Mucho se ha hablado de la importancia del sentido del oído en los bebés durante su etapa de gestación. Les gusta la música tranquila, no muy estridente, mejor Mozart que Bethoven, les asusta los sonidos bruscos y son capaces de identificar el sonido de la voz de la madre, padre y hermanos por lo que es importante hablarles, pero ¿podemos leerles cuentos? ¿sirve para algo si no entienden el idioma y lo que están escuchando?

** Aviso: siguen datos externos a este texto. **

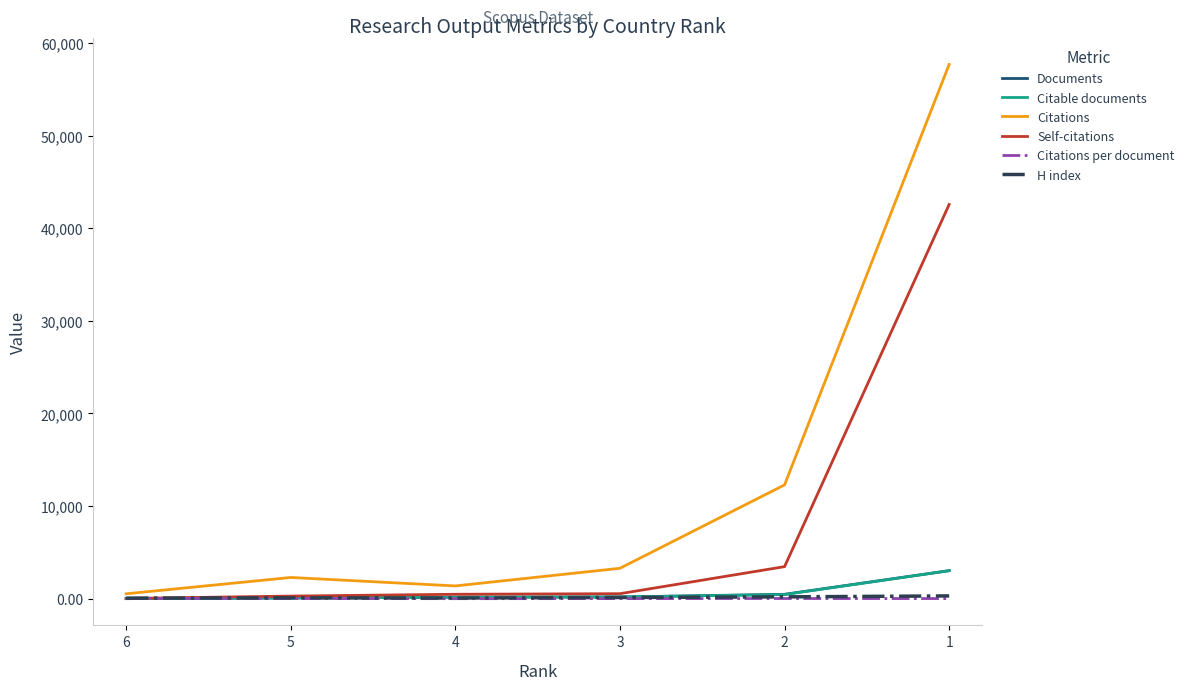

Which has a higher value, 2 or 5?

2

El oído es el sentido que más se desarrolla dentro del útero. Ya en las primeras semanas empieza a “sentir” sonidos a través de los arcos braquiales que poco a poco se irán convirtiendo en los oídos con los que ya podrá oír de verdad sonidos entre la semana 12 y al 16. A partir de entonces puede oír los latidos del corazón, de la respiración y de la digestión de la madre.

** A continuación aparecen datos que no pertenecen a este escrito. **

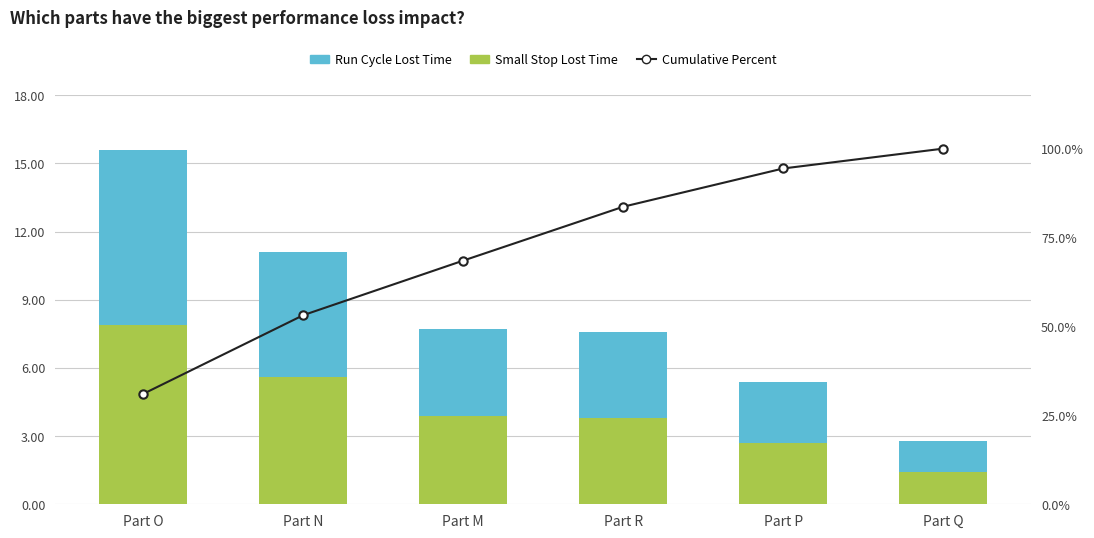

Which label corresponds to the largest value in the chart?

Part Q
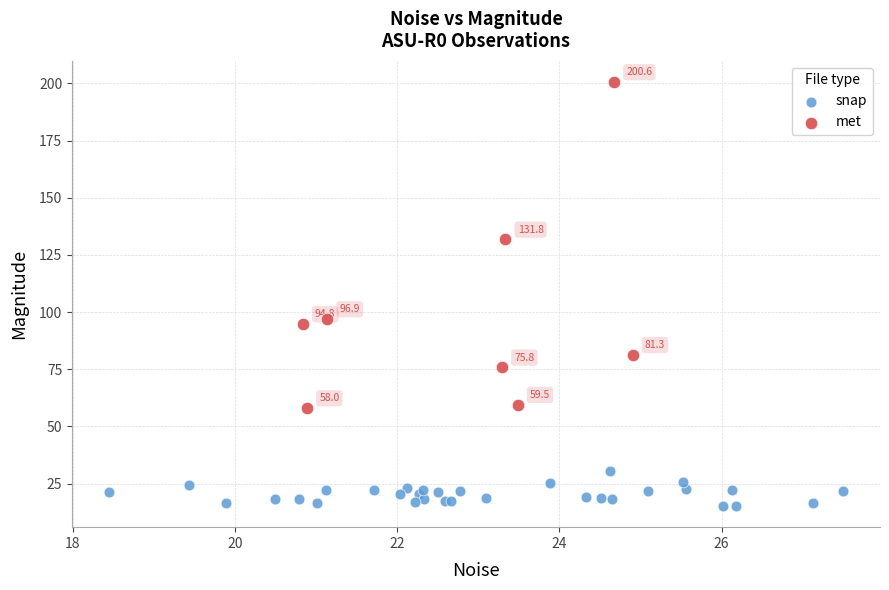

Which series has the widest spread of Y values?

met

A partir del sexto mes empieza a percibir los sonidos externos y es capaz de distinguir la voz de su madre de la de otras mujeres. Hay estudios en los que se ve como al bebé se le acelera el corazón cuando oye la voz de su madre y en cambio queda impasible cuando oye la voz de otra mujer.

El embarazo no es solo un período de formación física del bebé, sino también de creación de vínculos afectivos y el oído es uno de los sentidos más efectivos para conseguirlo. Es normal sentarnos a hablar al bebé que está en nuestra barriga, a cantarle canciones, a nombrarle, a explicarle cómo será su vida o su familia, a ponerle música, pero una de las técnicas menos utilizadas es la de leerle cuentos y, sin embargo, es un método muy útil.

Es cierto que el bebé no entiende el lenguaje ni el contenido de lo que se le lee, pero percibe que se le está leyendo y eso puede ofrecerle algunos beneficios: le será más fácil aumentar su vocabulario porque algunas palabras ya le sonaran familiares, facilitará su aprendizaje, le ayudará a reconocer las voces familiares (si lee también el padre y los hermanos), distinguirá mejor las modulaciones de voz, lo que le será útil en el momento de tranquilizarse cuando ya haya nacido, permite que tanto el padre como la madre creen vínculos con el bebé, e incluso algunos estudios apuntan a que el hábito de la lectura se podría mantener al crecer y favorecer su desarrollo cognitivo.

Para ello, es importante que se convierta en un hábito agradable, nunca una obligación, porque las obligaciones hacen que transmitamos sentimientos negativos con nuestra vez. Lo que sí que es cierto es que una lectura de vez en cuando no ayuda mucho, por lo que es mejor leer poco cada día que un rato largo una vez a la semana. Y siempre elegir bien el momento, debe convertirse en aquel momento de paz y tranquilidad, sin prisas, en el que vamos a conectar con nuestro hijo, a contarle emociones, aventuras, historias de amor, de superación…

Y la siguiente pregunta es ¿qué puedo leerle a mi bebé? La verdad es que no importa, aunque es recomendable leer cuentos infantiles porque su vocabulario es más simple y porque su estructura permite más modulaciones de voz. Si lo que leemos nos gusta, transmitiremos entusiasmo, pasión, cariño, seguridad y arropamiento.